The request in a case involving a Georgia district puts off until the high court’s next term any possibility that the court will resolve the question, which has sharply divided lower federal courts. But the action is a clear sign that the justices are interested in the issue.

The court asked the Department of Justice to comment on a case involving alleged harassment of a 5th grade girl by one of her male classmates in 1992-93 at an elementary school in the Monroe County, Ga., district.

The suit by Aurelia Davis and her daughter, LaShonda, alleges that school officials failed to respond to repeated complaints about a male classmate who fondled her and spoke in sexually explicit terms over the course of five months.

A federal appeals court ruled last year that the girl and her mother had no cause of action under Title IX of the Education Amendments of 1972 because, under most circumstances, districts cannot be held liable for so-called peer sexual harassment. Title IX prohibits all forms of sexual discrimination in schools receiving federal funds. (“Federal Courts Split Over Schools’ Responsibility for Peer Sexual Harassment,” Sept. 3, 1997.)

The girl and mother appealed to the Supreme Court in Davis v. Monroe County Board of Education (Case No. 97-843).
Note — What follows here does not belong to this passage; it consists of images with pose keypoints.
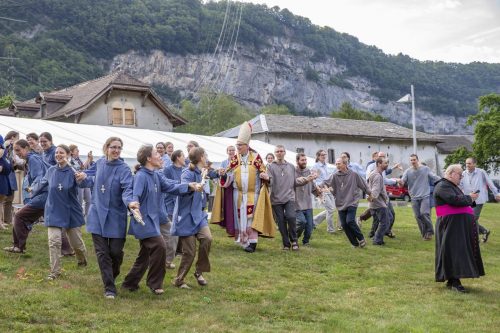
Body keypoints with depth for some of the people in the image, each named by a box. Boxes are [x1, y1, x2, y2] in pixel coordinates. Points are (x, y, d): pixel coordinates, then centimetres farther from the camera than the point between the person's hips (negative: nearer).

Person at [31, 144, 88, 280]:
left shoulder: (73, 171, -11)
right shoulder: (51, 170, 1)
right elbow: (43, 183, 21)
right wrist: (33, 189, 35)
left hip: (71, 212, -2)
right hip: (54, 212, 2)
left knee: (76, 241, 10)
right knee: (54, 241, -7)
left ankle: (82, 260, 41)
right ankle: (55, 271, 2)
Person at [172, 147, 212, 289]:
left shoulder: (200, 173, 11)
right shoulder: (188, 173, -14)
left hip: (198, 214, 7)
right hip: (186, 216, -7)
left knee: (207, 238, -16)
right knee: (189, 251, -4)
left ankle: (199, 272, 3)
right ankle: (179, 280, 15)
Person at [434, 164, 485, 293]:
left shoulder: (453, 186, 22)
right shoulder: (442, 186, -11)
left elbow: (460, 202, 23)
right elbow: (454, 200, -23)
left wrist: (470, 198, 4)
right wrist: (469, 198, -9)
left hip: (461, 225, 10)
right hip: (450, 224, -10)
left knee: (460, 251, 9)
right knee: (453, 251, -11)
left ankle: (452, 279, 14)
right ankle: (454, 281, -10)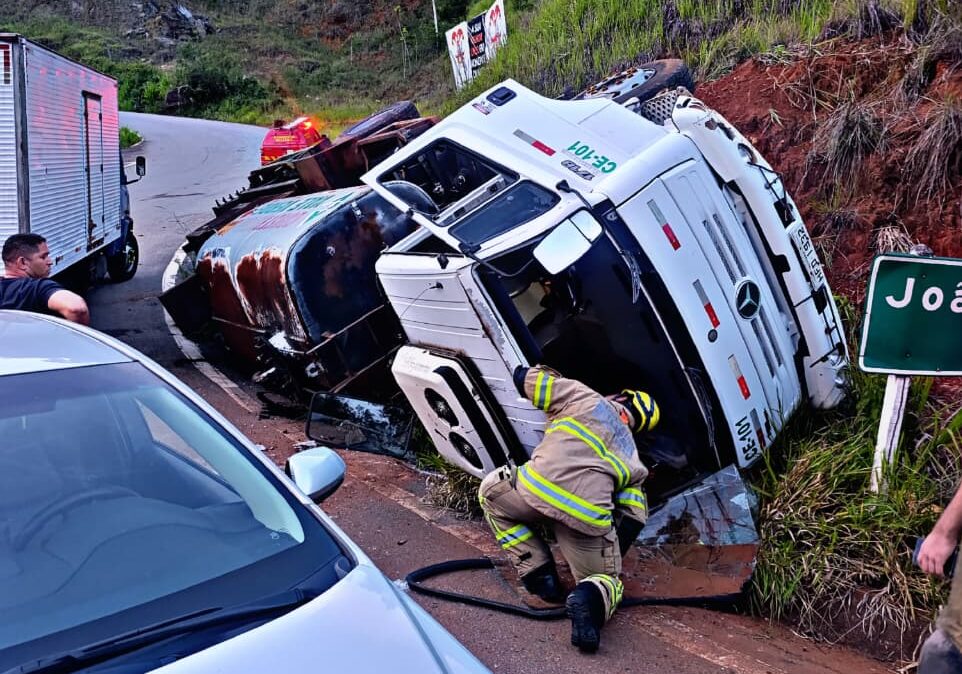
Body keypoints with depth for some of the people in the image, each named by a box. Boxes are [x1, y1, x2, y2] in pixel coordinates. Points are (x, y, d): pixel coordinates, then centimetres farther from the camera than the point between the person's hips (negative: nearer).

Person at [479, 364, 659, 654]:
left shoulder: (583, 397, 22)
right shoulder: (631, 453, 30)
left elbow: (523, 379, 22)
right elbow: (634, 518, 19)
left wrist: (548, 376, 43)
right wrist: (614, 554, 29)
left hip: (537, 488, -2)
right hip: (588, 517, 2)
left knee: (490, 491, 32)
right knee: (607, 579, 28)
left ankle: (538, 572, 17)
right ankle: (593, 596, -12)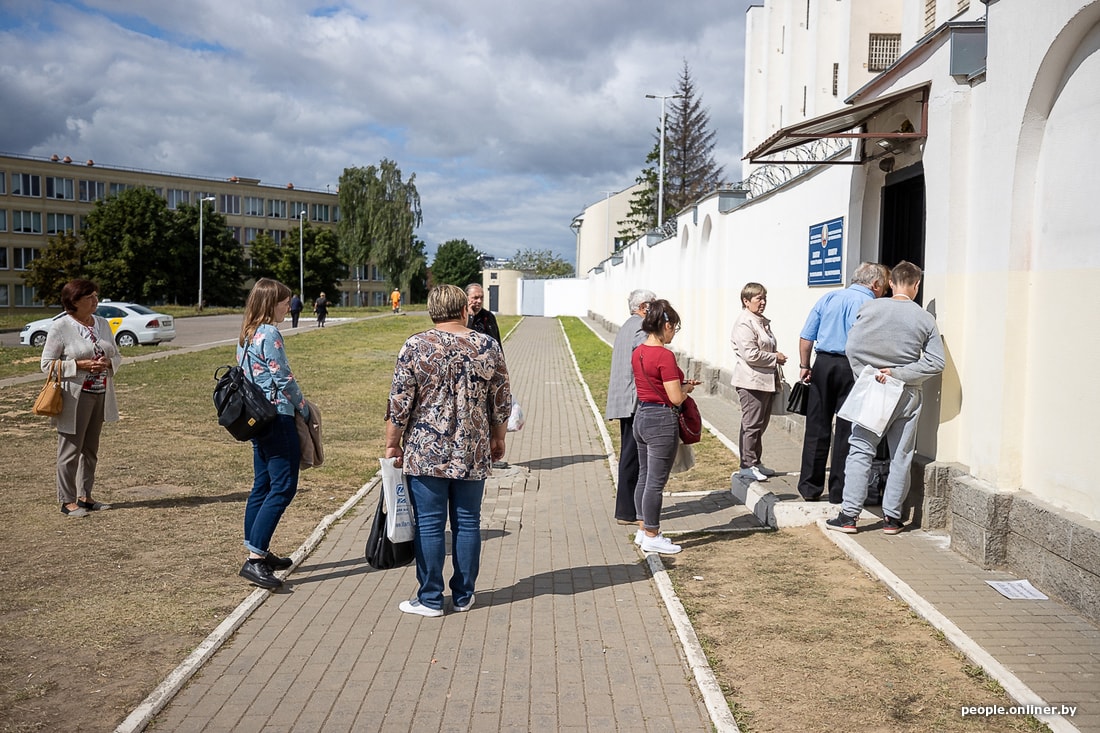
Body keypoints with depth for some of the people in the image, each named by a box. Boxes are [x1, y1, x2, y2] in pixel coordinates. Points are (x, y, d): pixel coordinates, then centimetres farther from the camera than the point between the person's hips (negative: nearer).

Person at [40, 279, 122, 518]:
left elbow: (117, 356, 14)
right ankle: (67, 500, 9)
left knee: (91, 448, 13)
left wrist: (108, 362, -8)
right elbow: (47, 363, -9)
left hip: (100, 395, 6)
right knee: (71, 450, -1)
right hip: (74, 396, -6)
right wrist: (80, 365, -19)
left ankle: (85, 496, 24)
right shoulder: (60, 327, -9)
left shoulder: (102, 323, 8)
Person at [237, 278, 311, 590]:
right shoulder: (269, 334, -15)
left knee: (262, 486, 14)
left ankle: (259, 553, 21)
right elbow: (284, 379, -15)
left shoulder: (247, 335, 13)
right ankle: (254, 560, -12)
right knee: (283, 487, -9)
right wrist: (304, 410, 0)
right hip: (276, 417, -10)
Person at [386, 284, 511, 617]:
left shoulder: (416, 346, -7)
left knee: (430, 526, 5)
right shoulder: (488, 347, 0)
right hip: (473, 455, 2)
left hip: (425, 454, -2)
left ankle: (430, 599, 13)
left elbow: (399, 404, -7)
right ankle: (463, 595, 21)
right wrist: (498, 439, 18)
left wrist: (392, 445, 4)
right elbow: (501, 402, 5)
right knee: (467, 523, 12)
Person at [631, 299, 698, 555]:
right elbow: (676, 398, -19)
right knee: (656, 482, 1)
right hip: (661, 420, -9)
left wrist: (680, 384, 14)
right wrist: (686, 388, 1)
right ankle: (651, 537, 11)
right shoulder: (665, 356, -20)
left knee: (644, 477, 18)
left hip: (641, 416, 9)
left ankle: (643, 529, 28)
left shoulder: (637, 353, 6)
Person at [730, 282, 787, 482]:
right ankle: (747, 465, 2)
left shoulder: (763, 322, 18)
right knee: (752, 425, -5)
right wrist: (775, 358, -10)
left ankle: (755, 462, 23)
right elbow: (751, 354, -21)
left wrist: (776, 358, 14)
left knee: (761, 424, 14)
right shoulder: (744, 323, -13)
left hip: (766, 381, 10)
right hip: (752, 382, -10)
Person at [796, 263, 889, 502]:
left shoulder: (828, 297, 9)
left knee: (817, 428, 9)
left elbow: (806, 337, 8)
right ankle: (839, 492, 10)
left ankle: (810, 488, 15)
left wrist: (805, 366, 14)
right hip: (852, 368, -4)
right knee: (846, 432, 4)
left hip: (823, 364, 4)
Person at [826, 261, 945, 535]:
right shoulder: (925, 318, -1)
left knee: (860, 451, 4)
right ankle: (892, 517, 14)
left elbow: (853, 346, -10)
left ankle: (849, 515, 2)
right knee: (901, 456, 9)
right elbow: (936, 362, -6)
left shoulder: (870, 308, -6)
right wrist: (898, 373, -8)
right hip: (909, 395, 1)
Several women’s rights and civil rights groups urged the high court to accept the appeal to resolve the issue of whether districts can be held legally responsible for harassment among students.

“It is time for this court to step into the fray and clarify the legal standards governing Title IX peer-sexual-harassment claims,” says a brief filed by the National Women’s Law Center, a Washington-based legal organization that is representing the Davis family in the case.

OCR Guidelines

The brief notes that under guidelines put forth by the federal Department of Education last year, schools have a duty to prevent sexual harassment of students by their peers and to respond effectively to complaints. (“ED Issues Guidance on Sex Harassment of Students,” March 19, 1997.)
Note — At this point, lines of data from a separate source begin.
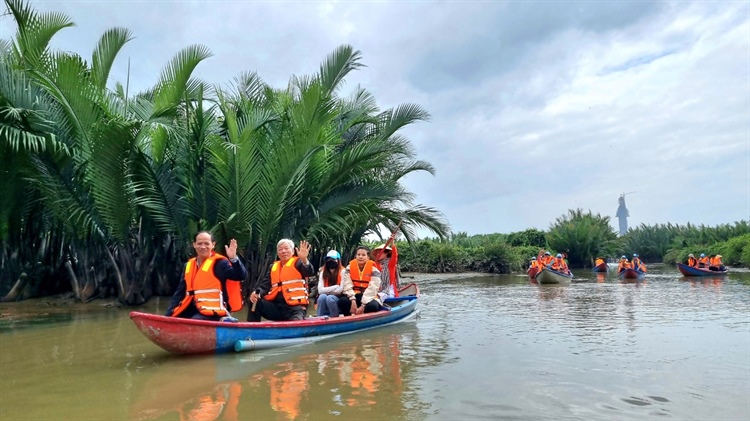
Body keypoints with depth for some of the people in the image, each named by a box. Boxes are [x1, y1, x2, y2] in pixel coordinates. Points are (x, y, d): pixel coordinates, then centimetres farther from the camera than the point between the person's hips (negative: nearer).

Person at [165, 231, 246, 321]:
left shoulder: (219, 263, -6)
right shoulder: (189, 265, 15)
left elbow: (241, 276, -21)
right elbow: (180, 293, 20)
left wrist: (233, 259, -37)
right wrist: (168, 314, 12)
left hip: (214, 313, -8)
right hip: (195, 310, 8)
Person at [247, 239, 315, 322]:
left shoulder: (297, 262, 5)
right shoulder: (274, 266, 19)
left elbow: (310, 272, -16)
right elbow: (265, 285, 13)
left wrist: (304, 259, -38)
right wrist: (257, 293, -11)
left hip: (295, 307, -5)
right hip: (276, 307, 6)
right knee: (255, 302, -12)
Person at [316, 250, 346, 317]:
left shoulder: (343, 271, -9)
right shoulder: (323, 272, 3)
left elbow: (340, 290, -15)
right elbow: (320, 290, -9)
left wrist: (326, 290, -6)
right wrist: (335, 287, -16)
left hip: (339, 299, -3)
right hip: (324, 300, 3)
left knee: (330, 298, -32)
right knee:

But in a 7-4 ruling in the Davis case, the full U.S. Court of Appeals for the 11th Circuit rejected the broad view of Title IX taken by the Education Department’s office for civil rights.

“We don’t think that the [Monroe County school] board was on notice when it accepted federal funding that it could be held liable in this situation,” the appeals court majority said last year.

From a reading of the briefs, the Supreme Court could already discern the Clinton administration’s views on peer sexual harassment based on the Education Department’s recent policy guidance.

But the Jan. 26 request for a formal brief from the Justice Department may be a way for the justices to put off a thorny sexual-harassment case until their next term. The Justice Department is likely to take several months to file its brief.

The court has already accepted four cases during its current term that deal with sexual harassment. The most significant of those for educators is a case from Texas that addresses whether districts can be held liable under Title IX when a teacher seduces a student.

In Gebser v. Lago Vista Independent School District (No. 96-1866), the justices will review lower-court rulings that found in favor of the district because district officials were not aware of the sexual relationship between a male teacher at Lago Vista (Tex.) High School and a female student.

That case is expected to be argued next month and decided before the end of the court’s current term.

In a brief filed last month, the Justice Department backs the Education Department’s sexual-harassment guidance and says the school district is potentially liable under Title IX for the teacher’s sexual abuse of the student.

The Justice Department brief faults the Lago Vista district for not having a clear procedure for reporting sexual harassment.

The district has not yet filed its response with the high court.

New Title IX Ruling

Meanwhile, in yet another Title IX case, the 11th Circuit appellate court ruled last month that the Bibb County, Ga., district cannot be held liable for a school security guard’s sexual abuse of two students because the superintendent had no knowledge of the harassment.

In a ruling highly favorable to districts, a three-judge panel held on Jan. 20 in Floyd v. Waiters that a superintendent or school board, and not lower-level supervisors, must have knowledge of sexual harassment and then fail to act for a district to be found liable under Title IX.